THE United States is proving to be the land of opportunity for Australian beef producers, soaking up nearly 400,000 tonnes of Aussie beef in 2014 and showing no signs of coming off the pace in 2015.

Along with sheer tonnage, Australia is driving a thin wedge into the US grassfed beef market, a small but growing and important niche.

Advice on “healthy eating” that includes beef now seldom to fails to mention grassfed and/or organic in the same context. Australia is a prominent producer of both categories.

All the signs for continued demand from the US market are favourable, reports David Pietsch, Meat and Livestock Australia’s International Business manager. The biggest cloud in the picture is Australia’s ability to supply that demand as the flow of local slaughter cattle shrinks.

US cattle prices slipped slightly in late 2014, but they still remain well above the long-term average. US Department of Agriculture forecasts that 2015 prices will be around the same levels as at the end of 2014.

The price of Australian beef is trending up, too, in line with the increased cost of cattle following widespread rain.

In most markets, as the price of a commodity climbs, consumers tend to move away to buy something else. But this is America.

“There are reports – or at least talk – of more chicken and pork items on menus in the US, including in quick service restaurants and chains that traditionally have relied heavily on ground beef,” Mr Pietsch said.

“For poultry in particular, there is some inevitability that as it increases production it will grow usage due to price advantages. That said, growth in burger sales is still very strong as the US economy continues to recover, and that is a good sign of resilient beef demand.”

Within all this activity is the growing US demand for grassfed beef.

“We don’t want to oversell it,” Mr Pietsch said of the US grassfed market. “It remains only a niche imported segment within a massive domestic grainfed protein market, but I’m sure most Australian grassfed beef producers would be quietly pleased that their product is gaining more recognition for its positive attributes, rather than being seen purely as a commodity.”

MLA’s grassfed beef marketing efforts, in partnership with suppliers, have been “strongly directed” by the desire of AgForce Cattle and Cattle Council of Australia’s (CCA) marketing taskforce members to promote grassfed beef’s positive attributes in the US market.

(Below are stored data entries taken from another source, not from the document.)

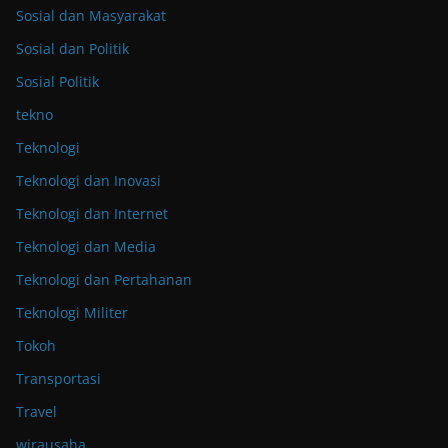
Sosial dan Masyarakat
Sosial dan Politik
Sosial Politik
tekno
Teknologi
Teknologi dan Inovasi
Teknologi dan Internet
Teknologi dan Media
Teknologi dan Pertahanan
Teknologi Militer
Tokoh
Transportasi
Travel
wirausaha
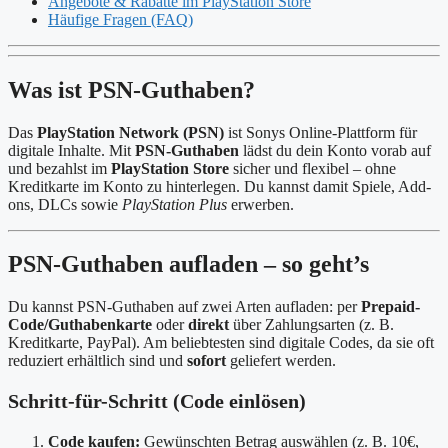
Angebote & Rabatte im PlayStation Store
Häufige Fragen (FAQ)
Was ist PSN-Guthaben?
Das
PlayStation Network (PSN)
ist Sonys Online-Plattform für
digitale Inhalte. Mit
PSN-Guthaben
lädst du dein Konto vorab auf
und bezahlst im
PlayStation Store
sicher und flexibel – ohne
Kreditkarte im Konto zu hinterlegen. Du kannst damit Spiele, Add-
ons, DLCs sowie
PlayStation Plus
erwerben.
PSN-Guthaben aufladen – so geht’s
Du kannst PSN-Guthaben auf zwei Arten aufladen: per
Prepaid-
Code/Guthabenkarte
oder
direkt
über Zahlungsarten (z. B.
Kreditkarte, PayPal). Am beliebtesten sind digitale Codes, da sie oft
reduziert erhältlich sind und
sofort
geliefert werden.
Schritt-für-Schritt (Code einlösen)
Code kaufen:
Gewünschten Betrag auswählen (z. B. 10€,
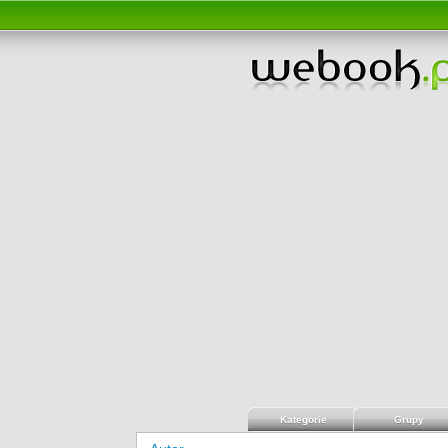
Kategorie
Grupy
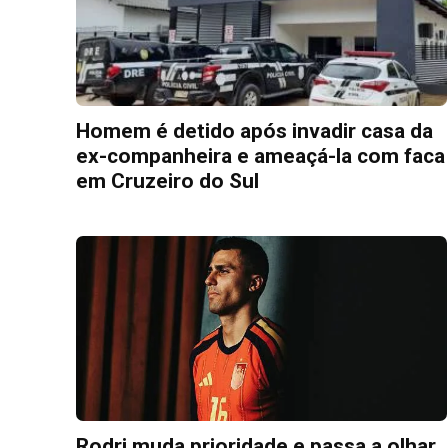
Homem é detido após invadir casa da
ex-companheira e ameaçá-la com faca
em Cruzeiro do Sul
Rodri muda prioridade e passa a olhar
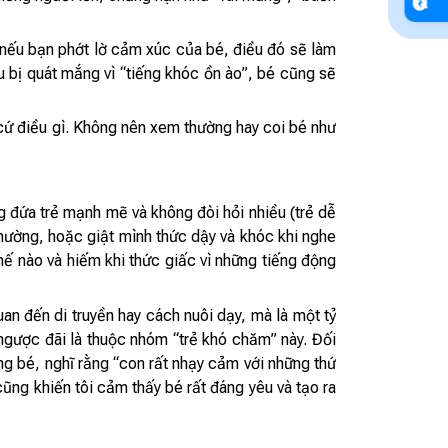
, nếu bạn phớt lờ cảm xúc của bé, điều đó sẽ làm
 bị quát mắng vì “tiếng khóc ồn ào”, bé cũng sẽ
 cứ điều gì. Không nên xem thường hay coi bé như
g đứa trẻ mạnh mẽ và không đòi hỏi nhiều (trẻ dễ
thường, hoặc giật mình thức dậy và khóc khi nghe
hế nào và hiếm khi thức giấc vì những tiếng động
n đến di truyền hay cách nuôi dạy, mà là một tỷ
 ngược đãi là thuộc nhóm “trẻ khó chăm” này. Đối
ng bé, nghĩ rằng “con rất nhạy cảm với những thứ
cũng khiến tôi cảm thấy bé rất đáng yêu và tạo ra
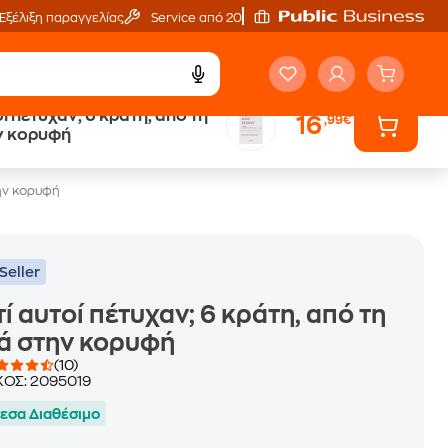
Εξέλιξη παραγγελίας
Service από 20'
οί πέτυχαν; 6 κράτη, από τη
16
,99€
ά
Έλα στον κόσμο
ν κορυφή
των ηχητικών βιβλίων
την κορυφή
Seller
τί αυτοί πέτυχαν; 6 κράτη, από τη
ά στην κορυφή
(10)
ΚΟΣ:
2095019
εσα Διαθέσιμο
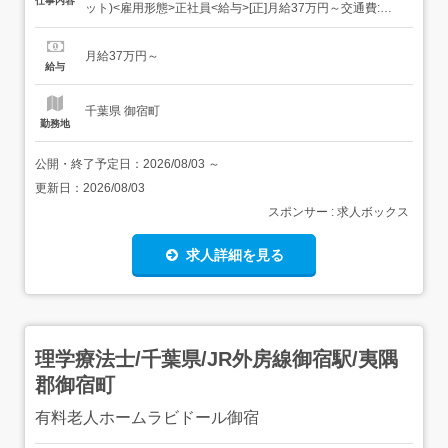
仕事内容
ット)<雇用形態>正社員<給与>[正]月給37万円～交通費:全
額支給 [正]には、固定残業代:49,143円 20時間相当分が含
まれます。 上記を超えて残業をした場合は、別途残業代を
月給37万円～
お支払いします。 試用期間:3ヶ月/正社員/月給37万円月給
給与
額に下記の一律手当...
千葉県 御宿町
勤務地
公開・終了予定日：
2026/08/03
～
更新日：
2026/08/03
スポンサー : 求人ボックス
求人詳細を見る
理学療法士/千葉県/JR外房線御宿駅/夷隅
郡御宿町
有料老人ホームラビドール御宿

The timing seems about right. Chilled grassfed beef exports to the US were up 89 per cent year-on-year in 2014, amounting to more than A$1 billion for the year.

A “significant amount” is finding its way onto retail shelves and in foodservice outlets supplying consumers focused on healthy and natural foods. Rapidly expanding burger chain Chipotle is buying an unknown quantity of Australian grassfed beef as part of its “responsible sourcing” program that focuses on grassfed and hormone free product.

Mr Pietsch thinks Australian grassfed beef sales in the US are falling into three main categories.

The long-standing market for frozen, lean, grassfed manufacturing beef still accounts for 65-70 per cent of Australian exports to the US, and has grown off the back of lower cow slaughter in the US.

In the next tier is beef for further processing or value-adding into manufactured meat products, meal solutions, jerky, or foodservice preparations like beef fajitas and deli meats.

The “much smaller but growing” niche is in retail, Mr Pietsch said. Retail is absorbing a range of products, like the one-pound ground beef ‘brick’ (mince), chilled ribeyes, tenderloins, striploins (sirloin), and top sirloin (rump). A growing number of restaurants are taking “considerable amounts of chilled beef”.

Future growth in these segments will somewhat be dictated by continued growth in US market demand, Mr Pietsch concluded, and by Australia’s capacity to supply.

MLA’s marketing is concentrating on developing brand loyalty to Aussie beef, in the hope that US consumers will continue to seek out the product in the face of potentially higher prices.